• [EXERCISE REQUIREMENTS] Write these lines out again, switching every instance of "ingelijste" to "omlijste" and keeping everything else the same. Omit the pictures.

• [EXCERPTED RECORDS]
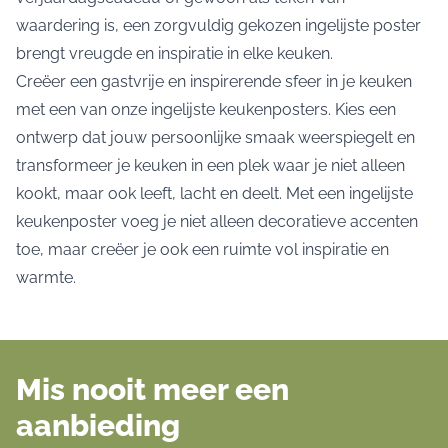
waardering is, een zorgvuldig gekozen ingelijste poster
brengt vreugde en inspiratie in elke keuken.
Creëer een gastvrije en inspirerende sfeer in je keuken
met een van onze ingelijste keukenposters. Kies een
ontwerp dat jouw persoonlijke smaak weerspiegelt en
transformeer je keuken in een plek waar je niet alleen
kookt, maar ook leeft, lacht en deelt. Met een ingelijste
keukenposter voeg je niet alleen decoratieve accenten
toe, maar creëer je ook een ruimte vol inspiratie en
warmte.
Mis nooit meer een
aanbieding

• [REPLY TO THE EXERCISE]
waardering is, een zorgvuldig gekozen omlijste poster
brengt vreugde en inspiratie in elke keuken.
Creëer een gastvrije en inspirerende sfeer in je keuken
met een van onze omlijste keukenposters. Kies een
ontwerp dat jouw persoonlijke smaak weerspiegelt en
transformeer je keuken in een plek waar je niet alleen
kookt, maar ook leeft, lacht en deelt. Met een omlijste
keukenposter voeg je niet alleen decoratieve accenten
toe, maar creëer je ook een ruimte vol inspiratie en
warmte.
Mis nooit meer een
aanbieding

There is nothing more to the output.